Behandlungsstrategien bei älteren Patienten: Ein eigener Vortrag behandelte die Therapiestrategien für ältere Patienten. Hier wurde vor allem auch auf die Wichtigkeit der Durchführung eines geriatrischen Assessments hingewiesen. Ein geriatrisches Assessment stellt ein wichtiges Tool zur Einschätzung der „Patientenfitness“ dar und sollte in die Therapieentscheidungen einbezogen werden. Für die Patientenevaluation wird bislang vor allem der ECOG-PS herangezogen, dieser ist oftmals aber insbesondere bei älteren Patienten unzureichend aussagekräftig. Beim geriatrischen Assessment werden weitere Aspekte herausgearbeitet. Beispielsweise hat die Fähigkeit zur uneingeschränkten Durchführung von Aktivitäten des täglichen Lebens einen starken Einfluss auf den Outcome der Behandlung.
Faktum ist auch, dass ältere Patienten in Studien oftmals unterrepräsentiert sind. Insgesamt sollten daher auch ältere Patienten mehr in Studien integriert werden, um eine repräsentativere Schnittmenge zu generieren und Therapien maßgeschneiderter anbieten zu können.

Vielversprechende Ansätze zur Reduktion von Toxizitäten unter Beibehaltung des Therapieerfolges ergeben sich zudem durch den Einsatz von PD1-Inhibitoren sowie des Antikörper-Wirkstoff-Konjungates Brentuximab Vedotin. Hierfür sind allerdings weitere Studiendaten erforderlich, um den Stellenwert dieser Substanzen in der Behandlung der HL-Patienten festlegen zu können.

Einfluss auf den klinischen Alltag

Für den klinischen Alltag ist es wichtig, ein Interims-PET-CT durchzuführen und damit die weiteren Therapieentscheidungen zu verknüpfen.
Ältere Patienten sollten entsprechend ihrer „Fitness“ behandelt werden, die Implementierung eines geriatrischen Assessments in die tägliche Routine ist daher sehr wünschenswert.
Insgesamt sollen HL-Patienten wie bisher stadiengerecht, fitness- und altersgerecht behandelt werden.

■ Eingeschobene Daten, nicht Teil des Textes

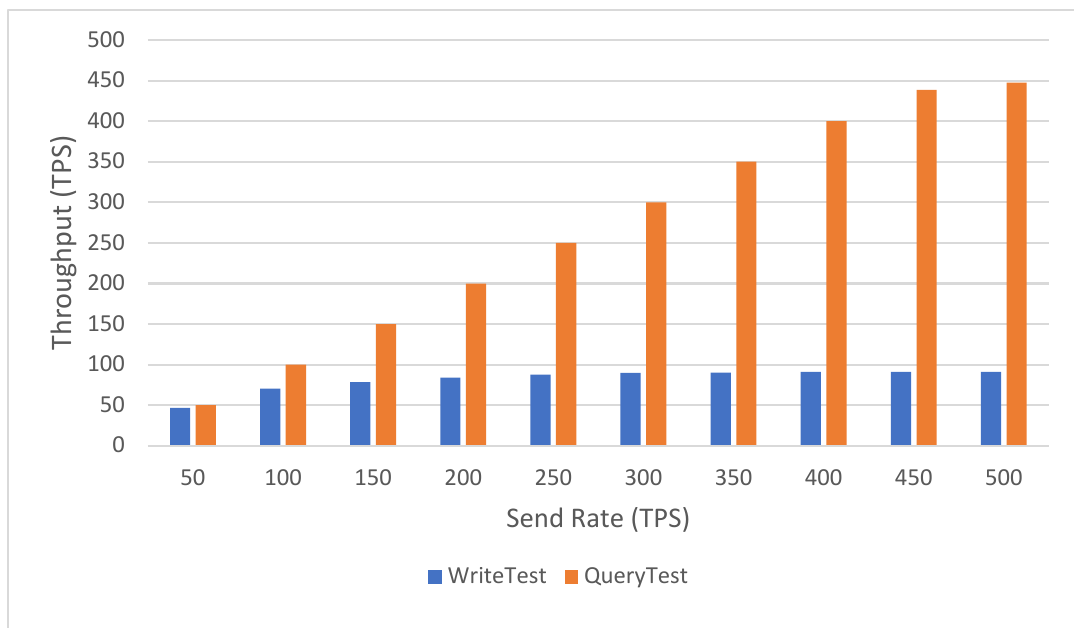
Figure 11. Throughput of the system at various send rates.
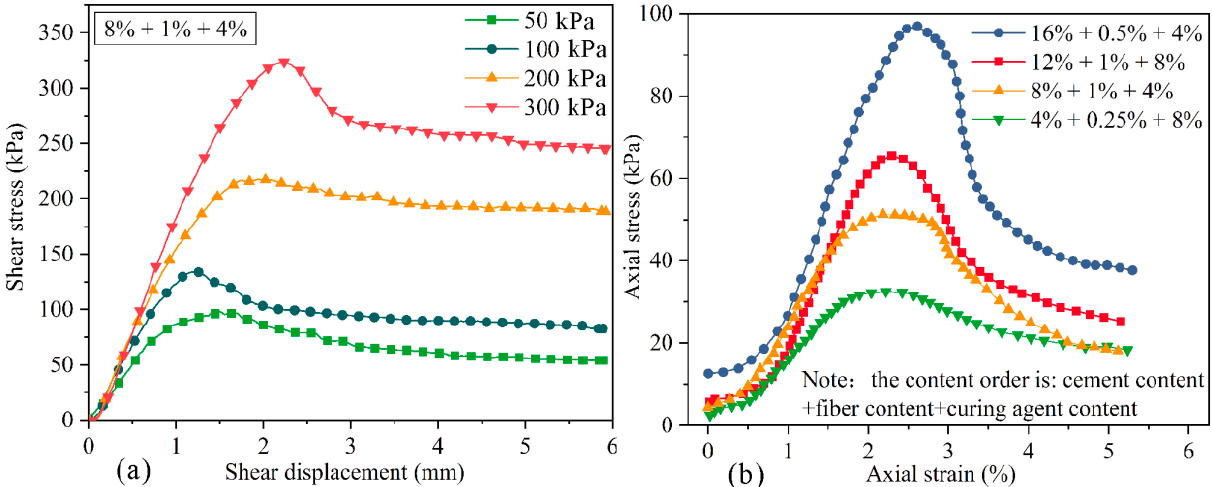
Figure 5. Test results of some samples: ( a ) shear stress–shear displacement curve of direct shear tests; ( b ) axial stress–strain curve of unconfined compressive tests.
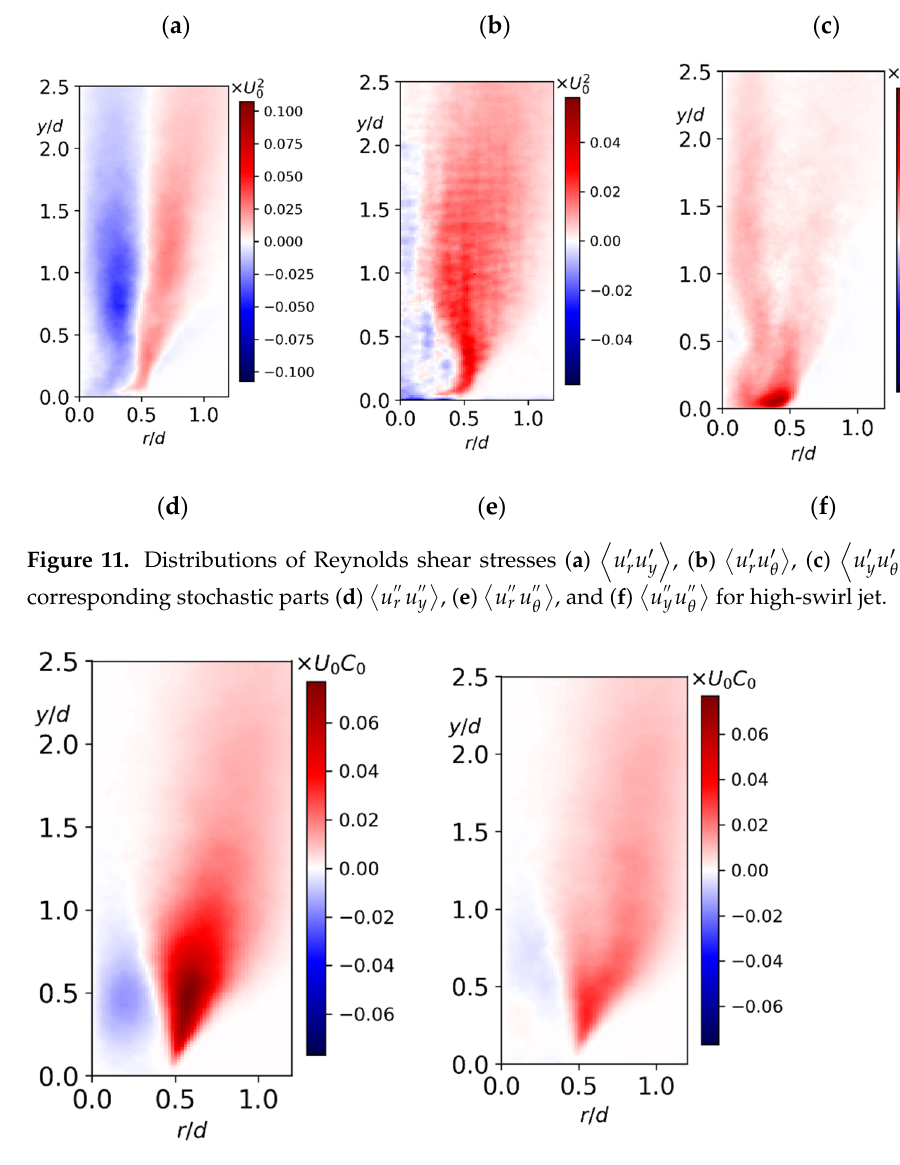
Figure 12. Radial turbulent flux for ( a ) total and ( b ) stochastic turbulent fluctuations for high-swirl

Die Reduktion von (Langzeit-)Toxizitäten durch Therapiedeeskalationen ist hier ein entscheidender Punkt.
Die HD-21-Studie wird möglicherweise Ergebnisse bringen, die in die klinische Praxis Einzug halten können.
Der Stellenwert von Brentuximab Vedotin, einerseits in Kombination mit AVD und andererseits in Kombination mit beispielsweise Dacarbazin bzw. als Monotherapie, ist derzeit noch nicht eindeutig geklärt. Die Substanz wird jedoch in unterschiedlichen Settings bereits erfolgreich angewendet.
Die Implementierung von PD1-Inhibitoren und Brentuximab Vedotin als Teil der konventionellen Erstlinien-Behandlung könnte zukünftig zur Reduktion der Toxizitäten bei maximalem Therapieerfolg beitragen.
Auch der Stellenwert der ergänzenden Durchführung einer Liquid Biopsy (LB) ist noch unklar, aber auch hier zeigen sich vielversprechende Hinweise auf eine weitere Möglichkeit zur Evaluation des Therapieerfolges einerseits und zur frühen Detektion eines Relapses andererseits. Eine Korrelation mit dem Interims-PET-CT zur exakteren Bestimmung des Vorliegens einer Resterkrankung ist in Zukunft denkbar.